* Your task *
Omit every picture and output the rest of the records exactly as they are.

-- Opening Marker --

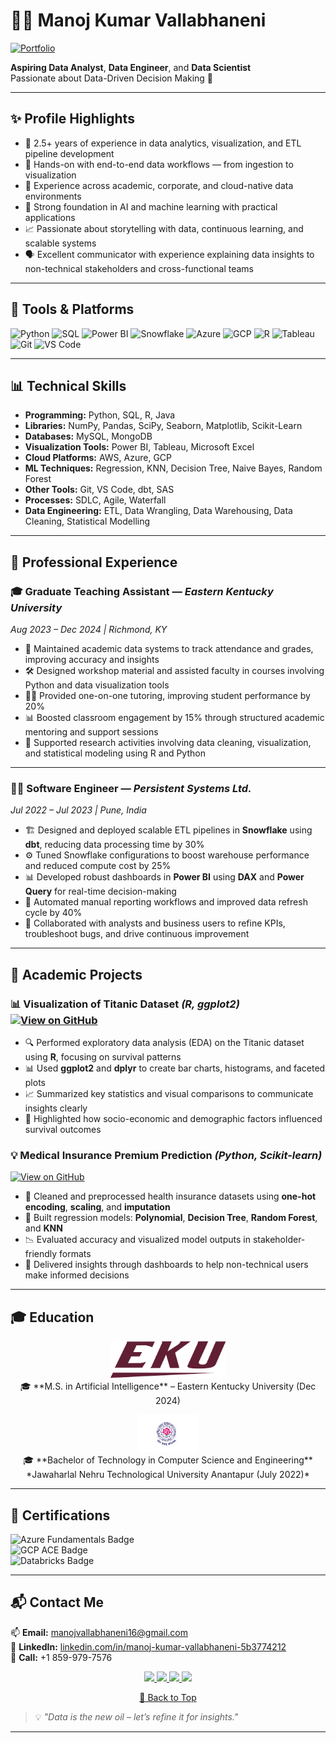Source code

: # 👨‍💻 Manoj Kumar Vallabhaneni
[![Portfolio](https://img.shields.io/badge/Portfolio-Visit-blue?style=for-the-badge)](https://vall9133.github.io/manoj-vallabhaneni-portfolio/)

**Aspiring Data Analyst**, **Data Engineer**, and **Data Scientist**  
Passionate about Data-Driven Decision Making 🚀

---

## ✨ Profile Highlights
- 📌 2.5+ years of experience in data analytics, visualization, and ETL pipeline development  
- 🔄 Hands-on with end-to-end data workflows — from ingestion to visualization  
- 🏢 Experience across academic, corporate, and cloud-native data environments  
- 🤖 Strong foundation in AI and machine learning with practical applications  
- 📈 Passionate about storytelling with data, continuous learning, and scalable systems  
- 🗣️ Excellent communicator with experience explaining data insights to non-technical stakeholders and cross-functional teams  

---

## 🚀 Tools & Platforms

![Python](https://img.shields.io/badge/Python-3776AB?style=flat&logo=python&logoColor=white)
![SQL](https://img.shields.io/badge/SQL-4479A1?style=flat&logo=mysql&logoColor=white)
![Power BI](https://img.shields.io/badge/PowerBI-F2C811?style=flat&logo=powerbi&logoColor=white)
![Snowflake](https://img.shields.io/badge/Snowflake-29B5E8?style=flat&logo=snowflake&logoColor=white)
![Azure](https://img.shields.io/badge/Azure-0078D4?style=flat&logo=microsoftazure&logoColor=white)
![GCP](https://img.shields.io/badge/GCP-4285F4?style=flat&logo=googlecloud&logoColor=white)
![R](https://img.shields.io/badge/R-276DC3?style=flat&logo=r&logoColor=white)
![Tableau](https://img.shields.io/badge/Tableau-E97627?style=flat&logo=tableau&logoColor=white)
![Git](https://img.shields.io/badge/Git-F05032?style=flat&logo=git&logoColor=white)
![VS Code](https://img.shields.io/badge/VS%20Code-007ACC?style=flat&logo=visualstudiocode&logoColor=white)


---

## 📊 Technical Skills

- **Programming:** Python, SQL, R, Java  
- **Libraries:** NumPy, Pandas, SciPy, Seaborn, Matplotlib, Scikit-Learn  
- **Databases:** MySQL, MongoDB  
- **Visualization Tools:** Power BI, Tableau, Microsoft Excel  
- **Cloud Platforms:** AWS, Azure, GCP  
- **ML Techniques:** Regression, KNN, Decision Tree, Naive Bayes, Random Forest  
- **Other Tools:** Git, VS Code, dbt, SAS  
- **Processes:** SDLC, Agile, Waterfall
- **Data Engineering:** ETL, Data Wrangling, Data Warehousing, Data Cleaning, Statistical Modelling
  
---

## 💼 Professional Experience

### 🎓 Graduate Teaching Assistant — *Eastern Kentucky University*  
*Aug 2023 – Dec 2024 | Richmond, KY*

- 📘 Maintained academic data systems to track attendance and grades, improving accuracy and insights  
- 🛠️ Designed workshop material and assisted faculty in courses involving Python and data visualization tools  
- 👨‍🏫 Provided one-on-one tutoring, improving student performance by 20%  
- 📊 Boosted classroom engagement by 15% through structured academic mentoring and support sessions  
- 🔬 Supported research activities involving data cleaning, visualization, and statistical modeling using R and Python  

---

### 🧑‍💻 Software Engineer — *Persistent Systems Ltd.*  
*Jul 2022 – Jul 2023 | Pune, India*

- 🏗️ Designed and deployed scalable ETL pipelines in **Snowflake** using **dbt**, reducing data processing time by 30%  
- ⚙️ Tuned Snowflake configurations to boost warehouse performance and reduced compute cost by 25%  
- 📊 Developed robust dashboards in **Power BI** using **DAX** and **Power Query** for real-time decision-making  
- 🔄 Automated manual reporting workflows and improved data refresh cycle by 40%  
- 🤝 Collaborated with analysts and business users to refine KPIs, troubleshoot bugs, and drive continuous improvement  

---

## 🧪 Academic Projects

### 📊 Visualization of Titanic Dataset *(R, ggplot2)* [![View on GitHub](https://img.shields.io/badge/GitHub-View_Project-181717?style=flat-square&logo=github)](https://github.com/vall9133/Visualization-of-Titanic-dataset)

- 🔍 Performed exploratory data analysis (EDA) on the Titanic dataset using **R**, focusing on survival patterns  
- 📊 Used **ggplot2** and **dplyr** to create bar charts, histograms, and faceted plots  
- 📈 Summarized key statistics and visual comparisons to communicate insights clearly  
- 👥 Highlighted how socio-economic and demographic factors influenced survival outcomes  

### 💡 Medical Insurance Premium Prediction *(Python, Scikit-learn)*  
[![View on GitHub](https://img.shields.io/badge/GitHub-View_Project-181717?style=flat-square&logo=github)](https://github.com/vall9133/medical-insurance-prediction)

- 🧼 Cleaned and preprocessed health insurance datasets using **one-hot encoding**, **scaling**, and **imputation**  
- 🧠 Built regression models: **Polynomial**, **Decision Tree**, **Random Forest**, and **KNN**  
- 📉 Evaluated accuracy and visualized model outputs in stakeholder-friendly formats  
- 💬 Delivered insights through dashboards to help non-technical users make informed decisions  

---


## 🎓 Education

<p align="center">
  <a href="https://www.eku.edu/" target="_blank">
    <img src="./eku_logo.png" alt="Eastern Kentucky University" height="60"/>
  </a>  
  <br/>
  🎓 **M.S. in Artificial Intelligence** – Eastern Kentucky University (Dec 2024)
</p>


<p align="center">
  <a href="https://www.jntua.ac.in/" target="_blank">
    <img src="./jntua_logo.png" alt="Jawaharlal Nehru Technological University" height="60"/>
  </a>  
  <br/>
  🎓 **Bachelor of Technology in Computer Science and Engineering**  
  *Jawaharlal Nehru Technological University Anantapur (July 2022)*
</p>



---


## 📜 Certifications

<p>
  <img src="https://img.shields.io/badge/Microsoft%20Certified-Azure%20Fundamentals%20(AZ--900)-blue?logo=microsoftazure&style=for-the-badge" alt="Azure Fundamentals Badge" />
  <br>
  <img src="https://img.shields.io/badge/Google%20Cloud%20Certified-Associate%20Cloud%20Engineer-orange?logo=googlecloud&style=for-the-badge" alt="GCP ACE Badge" />
  <br>
  <img src="https://img.shields.io/badge/Databricks-Accredited%20Lakehouse%20Fundamentals-red?logo=databricks&style=for-the-badge" alt="Databricks Badge" />
</p>


---

## 📬 Contact Me

📫 **Email:** [manojvallabhaneni16@gmail.com](mailto:manojvallabhaneni16@gmail.com)  
💼 **LinkedIn:** [linkedin.com/in/manoj-kumar-vallabhaneni-5b3774212](https://www.linkedin.com/in/manoj-kumar-vallabhaneni-5b3774212/)  
📱 **Call:** +1 859-979-7576  

<p align="center">
  <a href="mailto:manojvallabhaneni16@gmail.com">
    <img src="https://img.shields.io/badge/Email-D14836?style=for-the-badge&logo=gmail&logoColor=white"/>
  </a>
  <a href="https://www.linkedin.com/in/manoj-kumar-vallabhaneni-5b3774212/">
    <img src="https://img.shields.io/badge/LinkedIn-0077B5?style=for-the-badge&logo=linkedin&logoColor=white"/>
  </a>
  <a href="tel:+18599797576">
    <img src="https://img.shields.io/badge/Call-Now-green?style=for-the-badge&logo=phone&logoColor=white"/>
  </a>
  <a href="https://wa.me/919133839367" target="_blank">
    <img src="https://img.shields.io/badge/WhatsApp-Message-25D366?style=for-the-badge&logo=whatsapp&logoColor=white"/>
  </a>
</p>

<p align="center">
  <a href="#top">🔼 Back to Top</a>
</p>


> 💡 *"Data is the new oil – let’s refine it for insights."*


---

-- Closing Marker --

* Exercise output *
Source code

: # 👨‍💻 Manoj Kumar Vallabhaneni
[![Portfolio](https://img.shields.io/badge/Portfolio-Visit-blue?style=for-the-badge)](https://vall9133.github.io/manoj-vallabhaneni-portfolio/)

**Aspiring Data Analyst**, **Data Engineer**, and **Data Scientist**  
Passionate about Data-Driven Decision Making 🚀

---

## ✨ Profile Highlights
- 📌 2.5+ years of experience in data analytics, visualization, and ETL pipeline development  
- 🔄 Hands-on with end-to-end data workflows — from ingestion to visualization  
- 🏢 Experience across academic, corporate, and cloud-native data environments  
- 🤖 Strong foundation in AI and machine learning with practical applications  
- 📈 Passionate about storytelling with data, continuous learning, and scalable systems  
- 🗣️ Excellent communicator with experience explaining data insights to non-technical stakeholders and cross-functional teams  

---

## 🚀 Tools & Platforms

![Python](https://img.shields.io/badge/Python-3776AB?style=flat&logo=python&logoColor=white)
![SQL](https://img.shields.io/badge/SQL-4479A1?style=flat&logo=mysql&logoColor=white)
![Power BI](https://img.shields.io/badge/PowerBI-F2C811?style=flat&logo=powerbi&logoColor=white)
![Snowflake](https://img.shields.io/badge/Snowflake-29B5E8?style=flat&logo=snowflake&logoColor=white)
![Azure](https://img.shields.io/badge/Azure-0078D4?style=flat&logo=microsoftazure&logoColor=white)
![GCP](https://img.shields.io/badge/GCP-4285F4?style=flat&logo=googlecloud&logoColor=white)
![R](https://img.shields.io/badge/R-276DC3?style=flat&logo=r&logoColor=white)
![Tableau](https://img.shields.io/badge/Tableau-E97627?style=flat&logo=tableau&logoColor=white)
![Git](https://img.shields.io/badge/Git-F05032?style=flat&logo=git&logoColor=white)
![VS Code](https://img.shields.io/badge/VS%20Code-007ACC?style=flat&logo=visualstudiocode&logoColor=white)


---

## 📊 Technical Skills

- **Programming:** Python, SQL, R, Java  
- **Libraries:** NumPy, Pandas, SciPy, Seaborn, Matplotlib, Scikit-Learn  
- **Databases:** MySQL, MongoDB  
- **Visualization Tools:** Power BI, Tableau, Microsoft Excel  
- **Cloud Platforms:** AWS, Azure, GCP  
- **ML Techniques:** Regression, KNN, Decision Tree, Naive Bayes, Random Forest  
- **Other Tools:** Git, VS Code, dbt, SAS  
- **Processes:** SDLC, Agile, Waterfall
- **Data Engineering:** ETL, Data Wrangling, Data Warehousing, Data Cleaning, Statistical Modelling
  
---

## 💼 Professional Experience

### 🎓 Graduate Teaching Assistant — *Eastern Kentucky University*  
*Aug 2023 – Dec 2024 | Richmond, KY*

- 📘 Maintained academic data systems to track attendance and grades, improving accuracy and insights  
- 🛠️ Designed workshop material and assisted faculty in courses involving Python and data visualization tools  
- 👨‍🏫 Provided one-on-one tutoring, improving student performance by 20%  
- 📊 Boosted classroom engagement by 15% through structured academic mentoring and support sessions  
- 🔬 Supported research activities involving data cleaning, visualization, and statistical modeling using R and Python  

---

### 🧑‍💻 Software Engineer — *Persistent Systems Ltd.*  
*Jul 2022 – Jul 2023 | Pune, India*

- 🏗️ Designed and deployed scalable ETL pipelines in **Snowflake** using **dbt**, reducing data processing time by 30%  
- ⚙️ Tuned Snowflake configurations to boost warehouse performance and reduced compute cost by 25%  
- 📊 Developed robust dashboards in **Power BI** using **DAX** and **Power Query** for real-time decision-making  
- 🔄 Automated manual reporting workflows and improved data refresh cycle by 40%  
- 🤝 Collaborated with analysts and business users to refine KPIs, troubleshoot bugs, and drive continuous improvement  

---

## 🧪 Academic Projects

### 📊 Visualization of Titanic Dataset *(R, ggplot2)* [![View on GitHub](https://img.shields.io/badge/GitHub-View_Project-181717?style=flat-square&logo=github)](https://github.com/vall9133/Visualization-of-Titanic-dataset)

- 🔍 Performed exploratory data analysis (EDA) on the Titanic dataset using **R**, focusing on survival patterns  
- 📊 Used **ggplot2** and **dplyr** to create bar charts, histograms, and faceted plots  
- 📈 Summarized key statistics and visual comparisons to communicate insights clearly  
- 👥 Highlighted how socio-economic and demographic factors influenced survival outcomes  

### 💡 Medical Insurance Premium Prediction *(Python, Scikit-learn)*  
[![View on GitHub](https://img.shields.io/badge/GitHub-View_Project-181717?style=flat-square&logo=github)](https://github.com/vall9133/medical-insurance-prediction)

- 🧼 Cleaned and preprocessed health insurance datasets using **one-hot encoding**, **scaling**, and **imputation**  
- 🧠 Built regression models: **Polynomial**, **Decision Tree**, **Random Forest**, and **KNN**  
- 📉 Evaluated accuracy and visualized model outputs in stakeholder-friendly formats  
- 💬 Delivered insights through dashboards to help non-technical users make informed decisions  

---


## 🎓 Education

<p align="center">
  <a href="https://www.eku.edu/" target="_blank">
    <img src="./eku_logo.png" alt="Eastern Kentucky University" height="60"/>
  </a>  
  <br/>
  🎓 **M.S. in Artificial Intelligence** – Eastern Kentucky University (Dec 2024)
</p>


<p align="center">
  <a href="https://www.jntua.ac.in/" target="_blank">
    <img src="./jntua_logo.png" alt="Jawaharlal Nehru Technological University" height="60"/>
  </a>  
  <br/>
  🎓 **Bachelor of Technology in Computer Science and Engineering**  
  *Jawaharlal Nehru Technological University Anantapur (July 2022)*
</p>



---


## 📜 Certifications

<p>
  <img src="https://img.shields.io/badge/Microsoft%20Certified-Azure%20Fundamentals%20(AZ--900)-blue?logo=microsoftazure&style=for-the-badge" alt="Azure Fundamentals Badge" />
  <br>
  <img src="https://img.shields.io/badge/Google%20Cloud%20Certified-Associate%20Cloud%20Engineer-orange?logo=googlecloud&style=for-the-badge" alt="GCP ACE Badge" />
  <br>
  <img src="https://img.shields.io/badge/Databricks-Accredited%20Lakehouse%20Fundamentals-red?logo=databricks&style=for-the-badge" alt="Databricks Badge" />
</p>


---

## 📬 Contact Me

📫 **Email:** [manojvallabhaneni16@gmail.com](mailto:manojvallabhaneni16@gmail.com)  
💼 **LinkedIn:** [linkedin.com/in/manoj-kumar-vallabhaneni-5b3774212](https://www.linkedin.com/in/manoj-kumar-vallabhaneni-5b3774212/)  
📱 **Call:** +1 859-979-7576  

<p align="center">
  <a href="mailto:manojvallabhaneni16@gmail.com">
    <img src="https://img.shields.io/badge/Email-D14836?style=for-the-badge&logo=gmail&logoColor=white"/>
  </a>
  <a href="https://www.linkedin.com/in/manoj-kumar-vallabhaneni-5b3774212/">
    <img src="https://img.shields.io/badge/LinkedIn-0077B5?style=for-the-badge&logo=linkedin&logoColor=white"/>
  </a>
  <a href="tel:+18599797576">
    <img src="https://img.shields.io/badge/Call-Now-green?style=for-the-badge&logo=phone&logoColor=white"/>
  </a>
  <a href="https://wa.me/919133839367" target="_blank">
    <img src="https://img.shields.io/badge/WhatsApp-Message-25D366?style=for-the-badge&logo=whatsapp&logoColor=white"/>
  </a>
</p>

<p align="center">
  <a href="#top">🔼 Back to Top</a>
</p>


> 💡 *"Data is the new oil – let’s refine it for insights."*


---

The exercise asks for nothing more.